▸ **YOUR TASK**
Rewrite the lines starting with the line containing "class: Magnoliopsida" and running through the end of the records, swapping "common name" for "vernacular name" and leaving everything else unchanged.

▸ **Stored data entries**
★ ★ ★ ★ ★ ★ ★

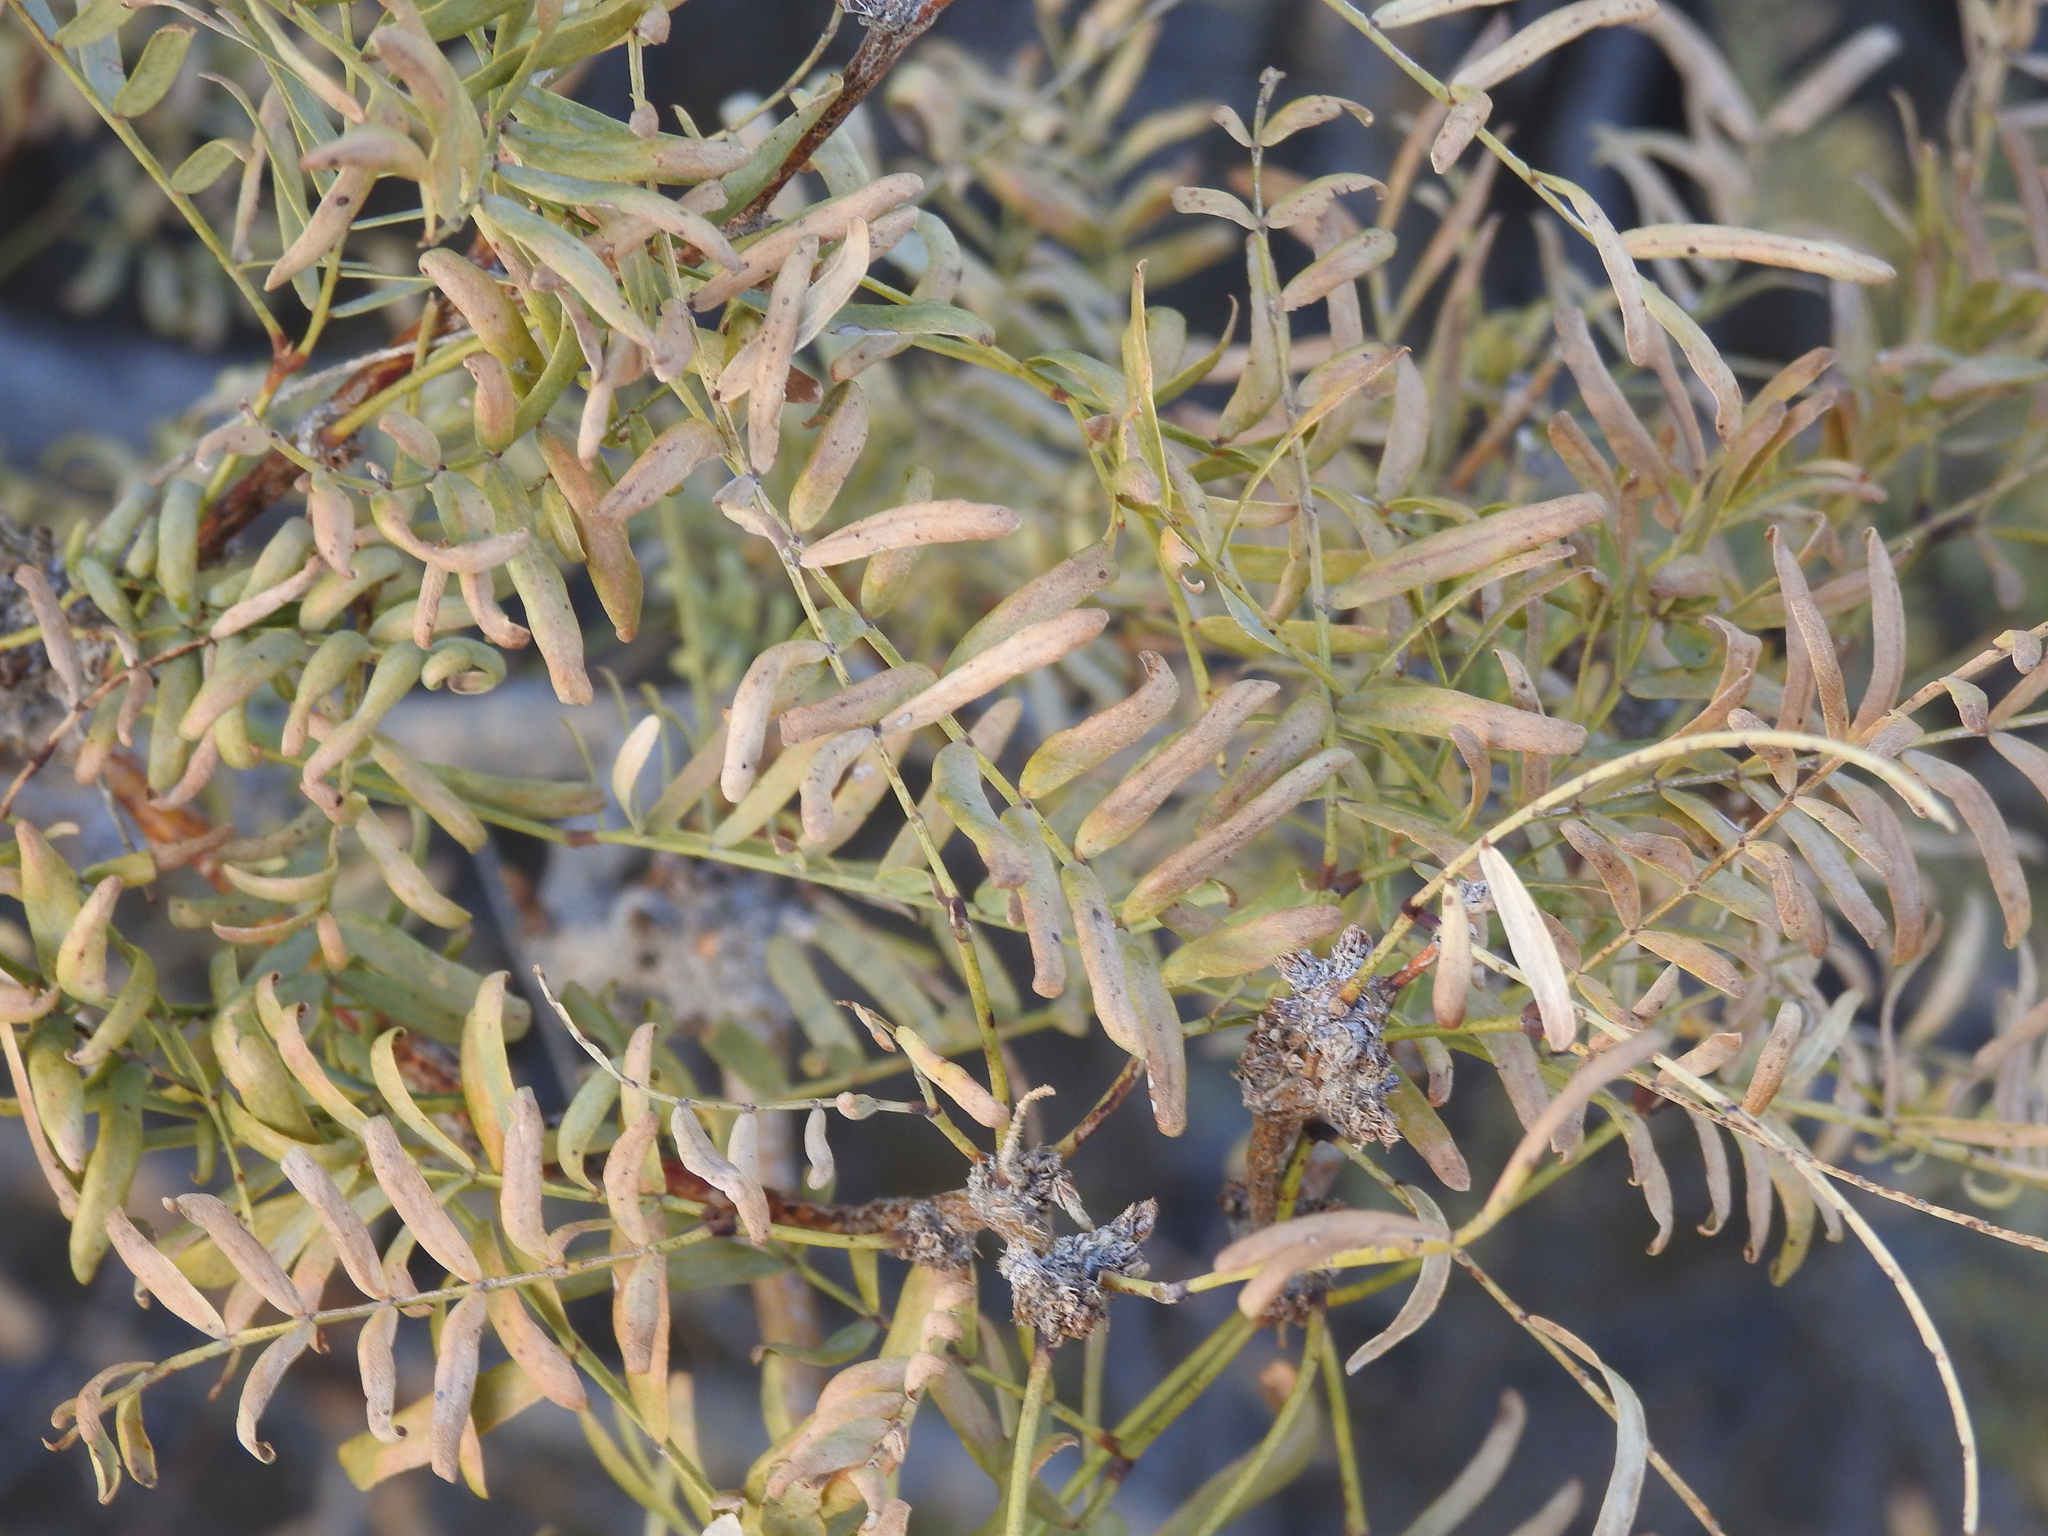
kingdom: Plantae
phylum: Tracheophyta
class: Magnoliopsida
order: Fabales
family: Fabaceae
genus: Prosopis
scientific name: Prosopis pubescens
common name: Screw-bean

★ ★ ★ ★ ★ ★ ★

▸ **RESPONSE TO THE TASK**
class: Magnoliopsida
order: Fabales
family: Fabaceae
genus: Prosopis
scientific name: Prosopis pubescens
vernacular name: Screw-bean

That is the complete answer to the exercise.